O INFERNO SÃO OS OUTROS

É do filósofo existencialista francês Jean-Paul Sartre a frase que exprime o dilema humano: temos de viver em sociedade, mas o inferno são os outros, porque cada pessoa é um projeto próprio, que se choca ou superpõe ao nosso. Não tenho a pretensão de discutir o pensamento sartriano, que vai muito além de considerações de ocasião, mas a idéia coloca em evidência uma questão crucial para a felicidade na vida de cada pessoa: o indispensável cultivo das relações. Alguns, por dificuldades de temperamento ou visão equivocada de mundo, não se dão conta de que viver é zelar pelos vínculos interpessoais acumulados e, sobretudo, ampliar e enriquecer o universo de afetos e de relacionamentos. Quem - por preconceito ou egoísmo – rejeita o coletivo em nome de uma liberdade ilusoriamente conveniente, pode acabar pagando alto preço, a começar pela solidão.
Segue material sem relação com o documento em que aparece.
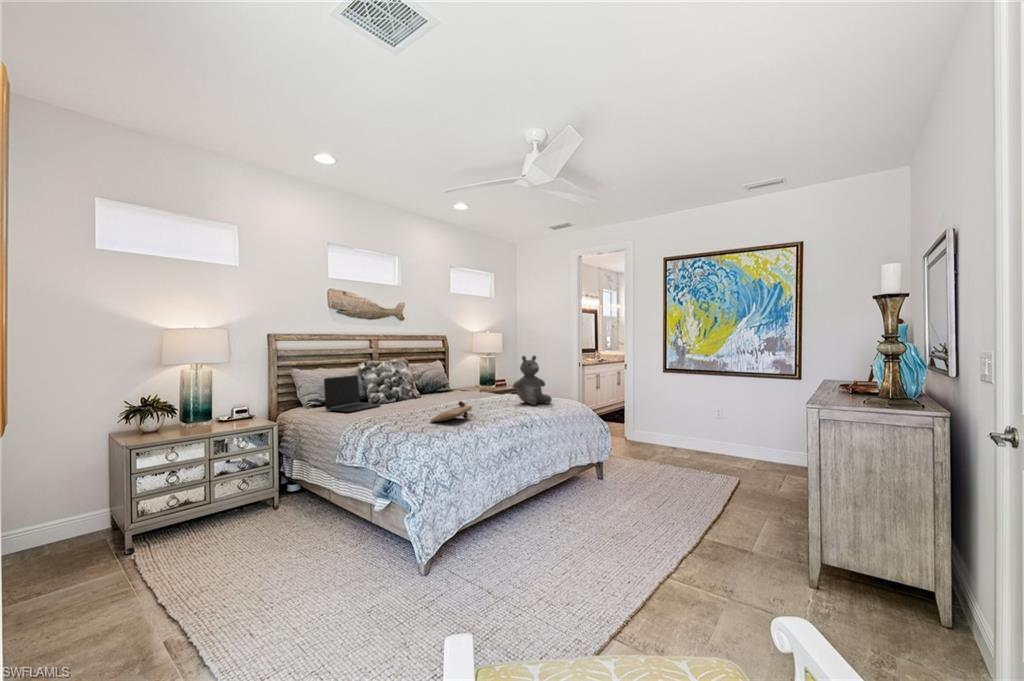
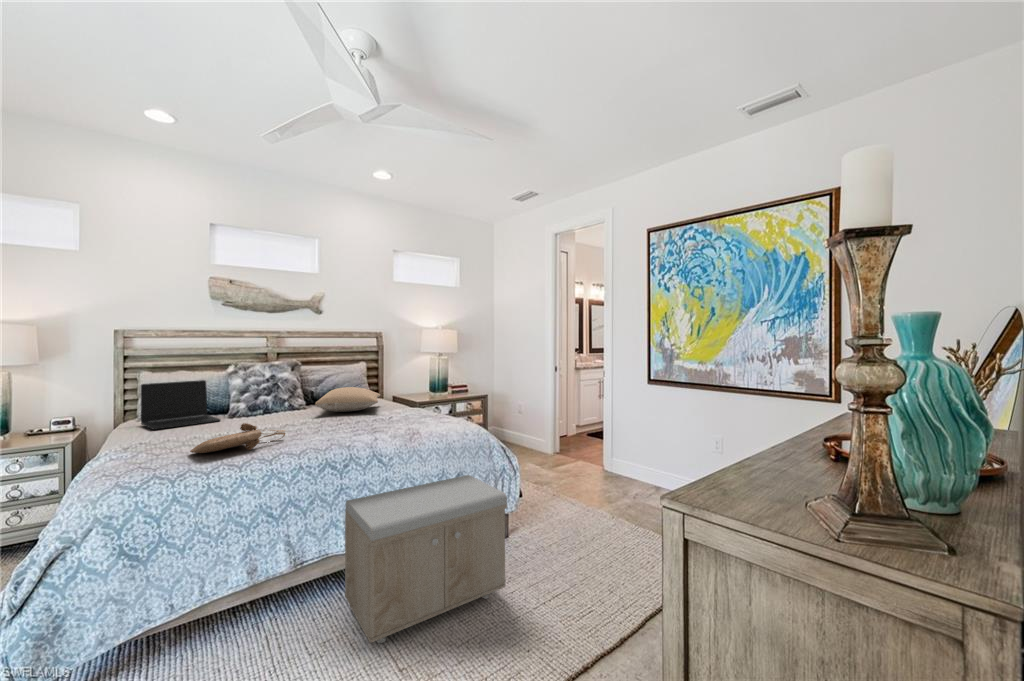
teddy bear: present [513,356,552,405] -> none [377,358,432,429]
pillow: none [438,379,492,397] -> present [315,387,380,412]
storage bench: none [532,434,629,532] -> present [345,475,507,643]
A solidão pode ser a dois, a três, e nem por isso deixará de ser amarga e desoladora como algumas árvores definhando no deserto. Ninguém é obrigado a ser amazônico para viver bem: uma floresta imensa pode sufocar. Mas, acreditem, os males da depressão e do desconforto existencial podem estar intimamente relacionados ao modo como a pessoa comporta-se em face do outro: seu grau de tolerância, de compreensão e sua disposição para abrir portas e janelas. E isso não é coisa de aparências e de visitinhas sociais.

O inferno somos nós mesmos, com nossos dogmas, preconceitos, críticas e exigências, nossa aversão à contrariedade e a resistência ao novo. Há pessoas que a partir de uma determinada idade não conseguem fazer novos amigos, o que, muitas vezes, pode denotar que os amigos antigos não são, de fato, tão íntimos e fraternos. Como dizia Vinícius, a vida é a arte do encontro, embora haja tanto desencontro pela vida. Isso não é só um verso ou lamento, mas sabedoria que se derrama em poema. Nada a ver, portanto, com as frequentes e desagradáveis surpresas das relações comerciais ou de trabalho - território de competição e de lutas às vezes brutais pela sobrevivência. É preciso separar as coisas, embora seja lamentável que alguns tenham uma postura em casa e outra bem diversa na rua, no escritório ou nos salões da sociedade. Agora, se você está mesmo cercado de chatos, inconvenientes e indesejáveis, pode ser que o inferno sejam os outros: aí, concordo, está na hora de frequentar outro clube.